» **Problem to solve**
Each line of the data below containing "Tovalloles" needs to be listed.

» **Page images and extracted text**
--------------------------------

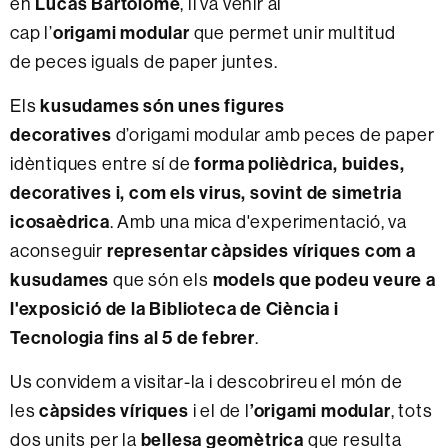
Lucas Bartolomé
en
, li va venir al
origami modular
cap l’
que permet unir multitud
de peces iguals de paper juntes.
kusudames són unes figures
Els
decoratives
d’origami modular amb peces de paper
forma polièdrica, buides,
idèntiques entre sí de
decoratives i, com els virus, sovint de simetria
icosaèdrica
. Amb una mica d'experimentació, va
representar càpsides víriques com a
aconseguir
kusudames
models que podeu veure a
que són els
l'exposició de la Biblioteca de Ciència i
Tecnologia fins al 5 de febrer
.
Us convidem a visitar-la i descobrireu el món de
càpsides víriques
’origami modular
les
i el de l
, tots
bellesa geomètrica
dos units per la
que resulta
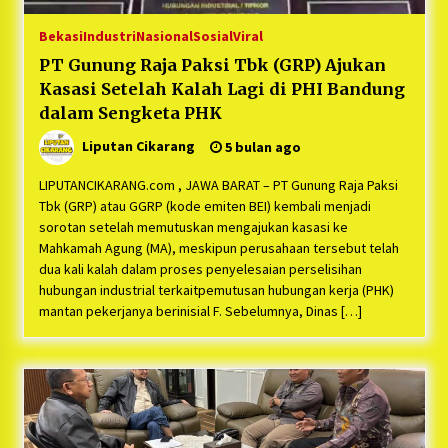
Bekasi
Industri
Nasional
Sosial
Viral
PT Gunung Raja Paksi Tbk (GRP) Ajukan
Kasasi Setelah Kalah Lagi di PHI Bandung
dalam Sengketa PHK
Liputan Cikarang
5 bulan ago
LIPUTANCIKARANG.com , JAWA BARAT – PT Gunung Raja Paksi
Tbk (GRP) atau GGRP (kode emiten BEI) kembali menjadi
sorotan setelah memutuskan mengajukan kasasi ke
Mahkamah Agung (MA), meskipun perusahaan tersebut telah
dua kali kalah dalam proses penyelesaian perselisihan
hubungan industrial terkaitpemutusan hubungan kerja (PHK)
mantan pekerjanya berinisial F. Sebelumnya, Dinas […]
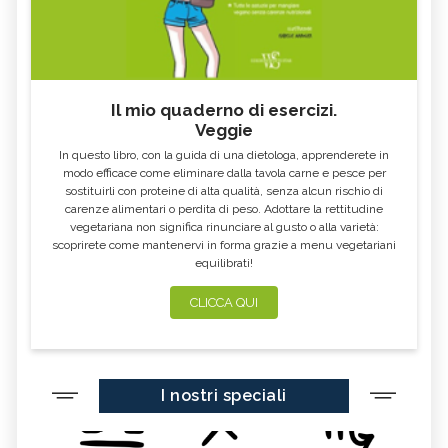
Il mio quaderno di esercizi.
Veggie
In questo libro, con la guida di una dietologa, apprenderete in
modo efficace come eliminare dalla tavola carne e pesce per
sostituirli con proteine di alta qualità, senza alcun rischio di
carenze alimentari o perdita di peso. Adottare la rettitudine
vegetariana non significa rinunciare al gusto o alla varietà:
scoprirete come mantenervi in forma grazie a menu vegetariani
equilibrati!
CLICCA QUI
I nostri speciali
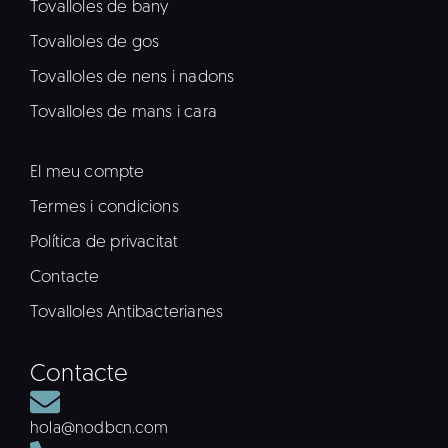
Tovalloles de bany
Tovalloles de gos
Tovalloles de nens i nadons
Tovalloles de mans i cara
El meu compte
Termes i condicions
Política de privacitat
Contacte
Tovalloles Antibacterianes
Contacte
hola@nodbcn.com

--------------------------------

» **Written answer**
Tovalloles de bany
Tovalloles de gos
Tovalloles de nens i nadons
Tovalloles de mans i cara
Tovalloles Antibacterianes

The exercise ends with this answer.